[EXTRACTED RECORDS Boundary: Start]

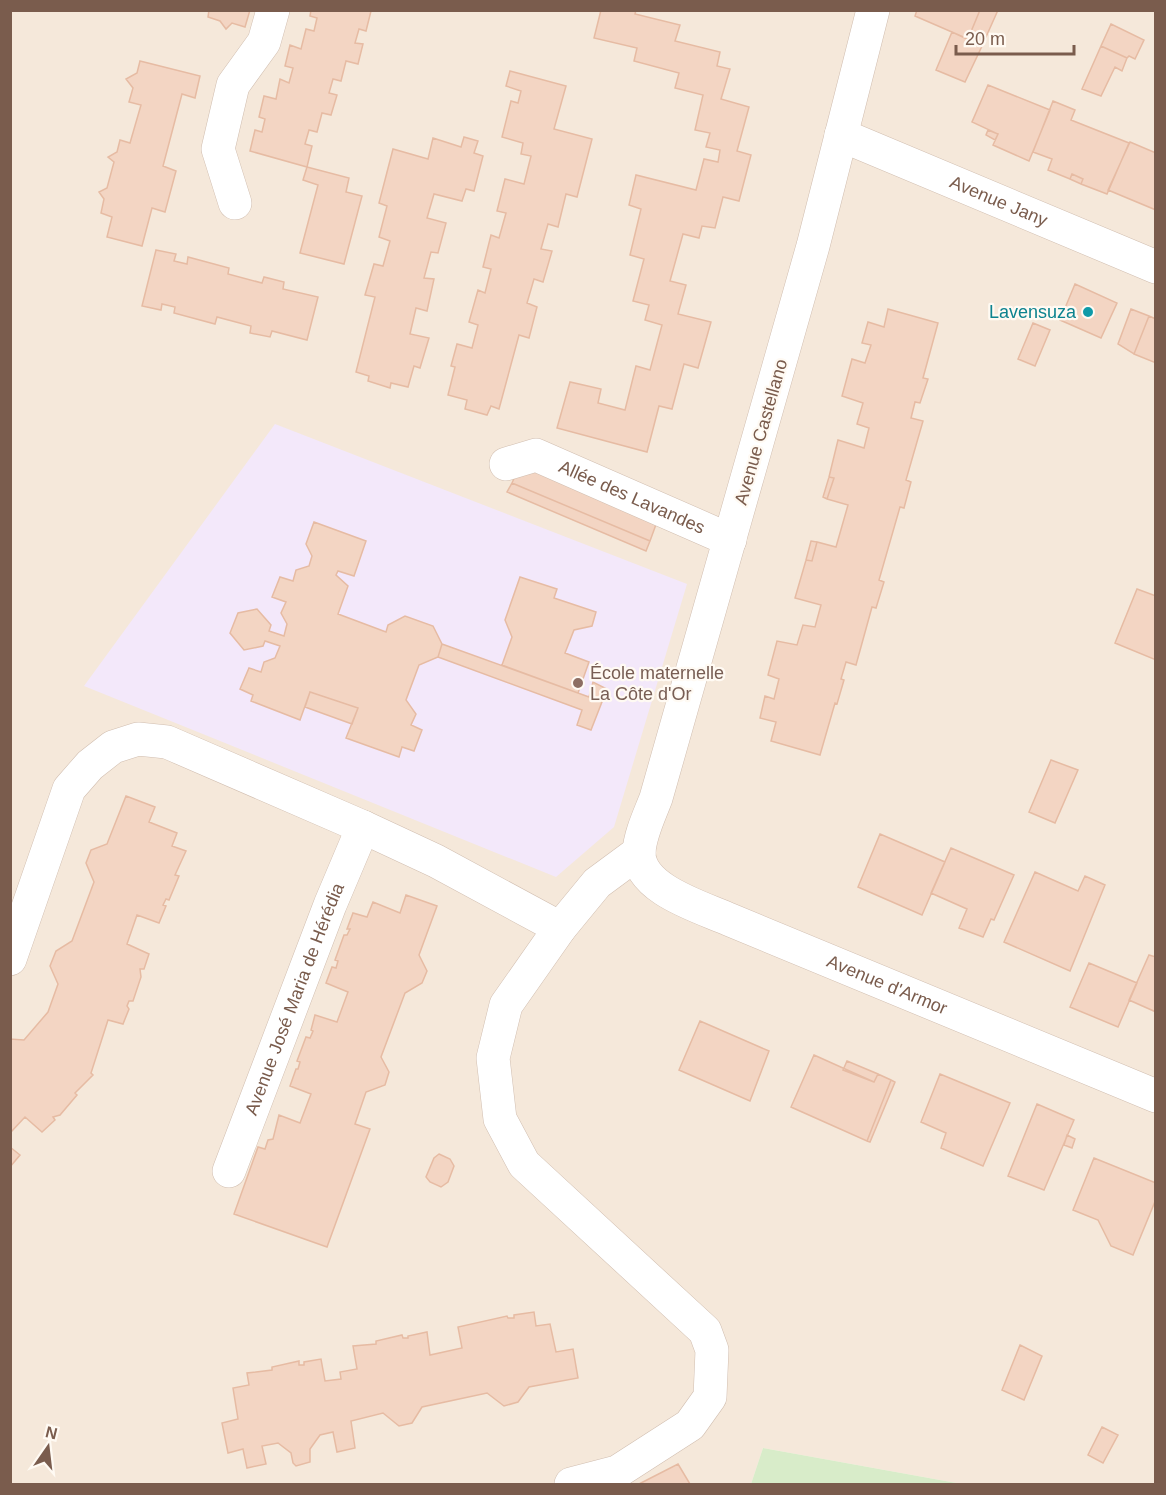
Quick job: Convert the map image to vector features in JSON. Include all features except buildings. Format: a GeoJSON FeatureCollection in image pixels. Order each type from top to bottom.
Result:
{"type":"FeatureCollection","features":[{"type":"Feature","properties":{"kind":"street"},"geometry":{"type":"LineString","coordinates":[[235,203],[218,149],[233,85],[264,42],[273,10]]}},
{"type":"Feature","properties":{"kind":"street","name":"Avenue Castellano"},"geometry":{"type":"LineString","coordinates":[[639,852],[813,246],[873,10]]}},
{"type":"Feature","properties":{"kind":"street","name":"Avenue Jany"},"geometry":{"type":"LineString","coordinates":[[841,135],[1155,267]]}},
{"type":"Feature","properties":{"kind":"street","name":"Allée des Lavandes"},"geometry":{"type":"LineString","coordinates":[[521,459],[730,540]]}},
{"type":"Feature","properties":{"kind":"street"},"geometry":{"type":"LineString","coordinates":[[10,959],[69,789],[90,765],[113,747],[138,739],[167,742],[363,827],[436,861],[560,928]]}},
{"type":"Feature","properties":{"kind":"street","name":"Avenue José Maria de Hérédia"},"geometry":{"type":"LineString","coordinates":[[229,1171],[330,905],[363,827]]}},
{"type":"Feature","properties":{"kind":"street"},"geometry":{"type":"LineString","coordinates":[[572,1485],[617,1473],[690,1425],[710,1397],[712,1350],[705,1330],[524,1164],[500,1119],[493,1058],[506,1005],[560,928],[597,882],[639,852]]}},
{"type":"Feature","properties":{"kind":"street","name":"Avenue d'Armor"},"geometry":{"type":"LineString","coordinates":[[639,852],[642,866],[666,892],[1155,1096]]}},
{"type":"Feature","properties":{"kind":"shaded area"},"geometry":{"type":"Polygon","coordinates":[[[10,11],[1155,11],[1155,1484],[962,1484],[763,1448],[751,1484],[11,1484],[10,11]]]}},
{"type":"Feature","properties":{"kind":"shaded area"},"geometry":{"type":"Polygon","coordinates":[[[275,424],[687,584],[614,827],[556,877],[84,686],[275,424]]]}},
{"type":"Feature","properties":{"kind":"green space"},"geometry":{"type":"Polygon","coordinates":[[[763,1448],[962,1484],[751,1484],[763,1448]]]}},
{"type":"Feature","properties":{"kind":"place","name":"Lavensuza"},"geometry":{"type":"Point","coordinates":[1088,312]}},
{"type":"Feature","properties":{"kind":"place","name":"École maternelle La Côte d'Or"},"geometry":{"type":"Point","coordinates":[578,683]}}]}
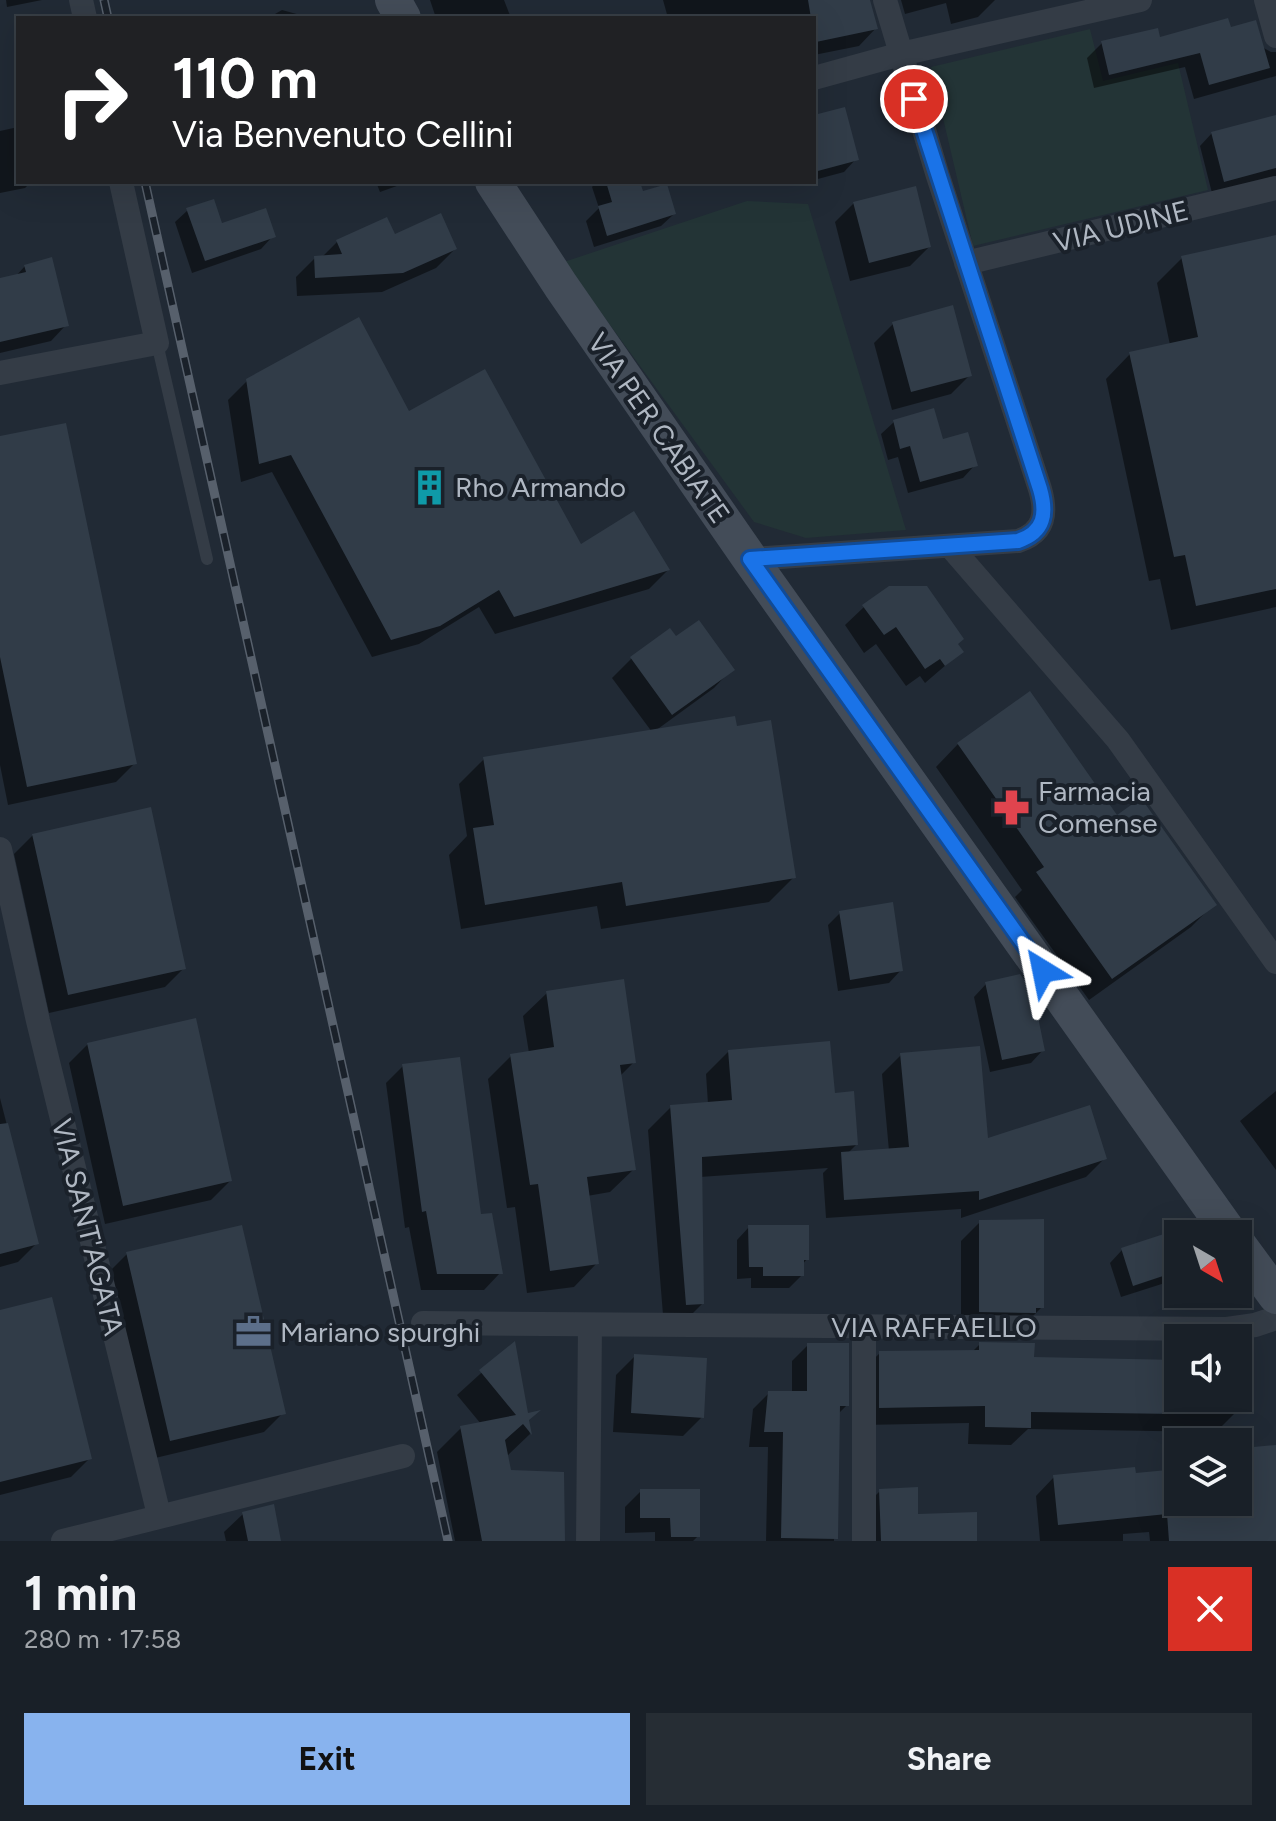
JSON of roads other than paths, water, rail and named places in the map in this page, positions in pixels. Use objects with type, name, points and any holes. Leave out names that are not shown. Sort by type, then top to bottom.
[{"type":"street","points":[[750,559],[1027,538],[1040,527],[1045,514],[1040,489],[937,173],[885,0]]},
{"type":"street","points":[[816,77],[901,54],[1140,0]]},
{"type":"street","points":[[1266,0],[1276,36]]},
{"type":"street","points":[[0,373],[157,343],[121,184]]},
{"type":"street","name":"VIA PER CABIATE","points":[[494,184],[750,559],[1220,1220]]},
{"type":"street","name":"VIA UDINE","points":[[966,263],[1276,188]]},
{"type":"street","points":[[950,546],[1102,721],[1276,962]]},
{"type":"street","name":"VIA SANT'AGATA","points":[[0,849],[10,940],[159,1515]]},
{"type":"street","points":[[1252,1263],[1276,1296]]},
{"type":"street","name":"VIA RAFFAELLO","points":[[423,1323],[1227,1329],[1276,1318]]},
{"type":"street","points":[[588,1541],[590,1325]]},
{"type":"street","points":[[864,1327],[864,1541]]},
{"type":"street","points":[[63,1541],[100,1536],[159,1515],[403,1456]]},
{"type":"lane","points":[[157,343],[207,559]]},
{"type":"railway","points":[[104,0],[108,16]]},
{"type":"railway","points":[[145,184],[448,1541]]},
{"type":"place","name":"Rho Armando","points":[[429,487]]},
{"type":"place","name":"Farmacia Comense","points":[[1012,807]]},
{"type":"place","name":"Mariano spurghi","points":[[254,1332]]}]
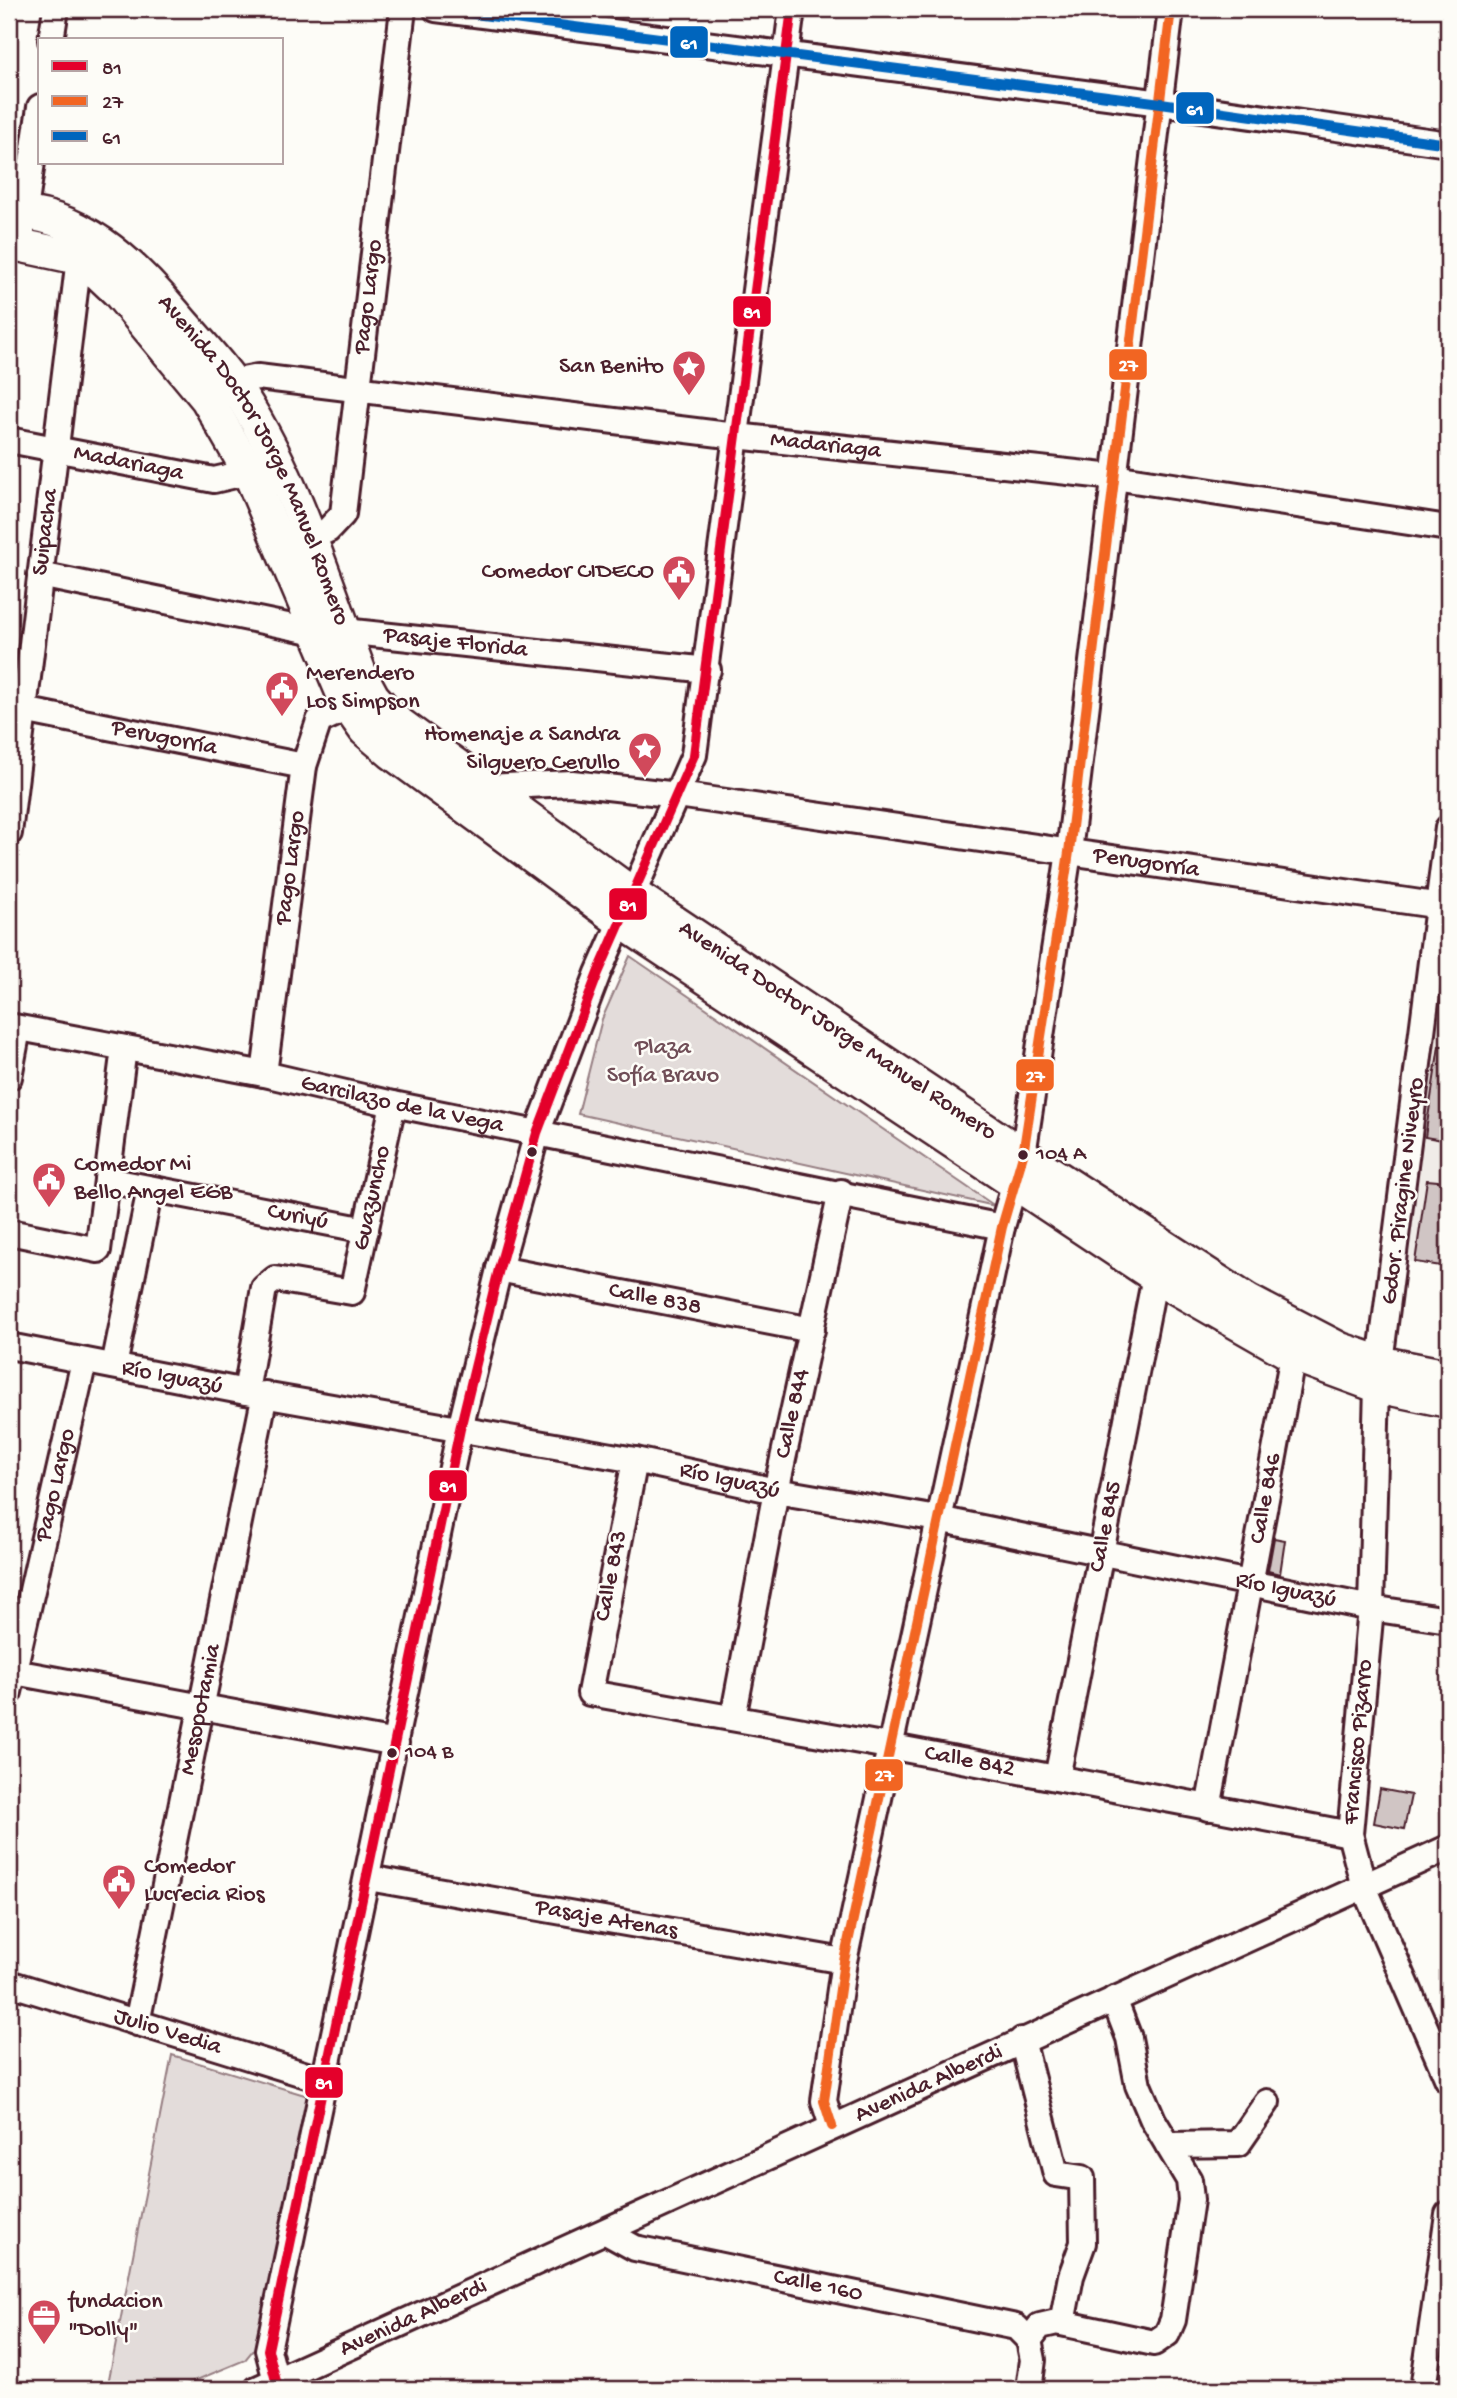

[EXTRACTED RECORDS Boundary: End]

■ **TASK**
Look over the entries above and count the lines where the word "shaded" appears, then report only that count.

■ **RESULT OF THE TASK**
2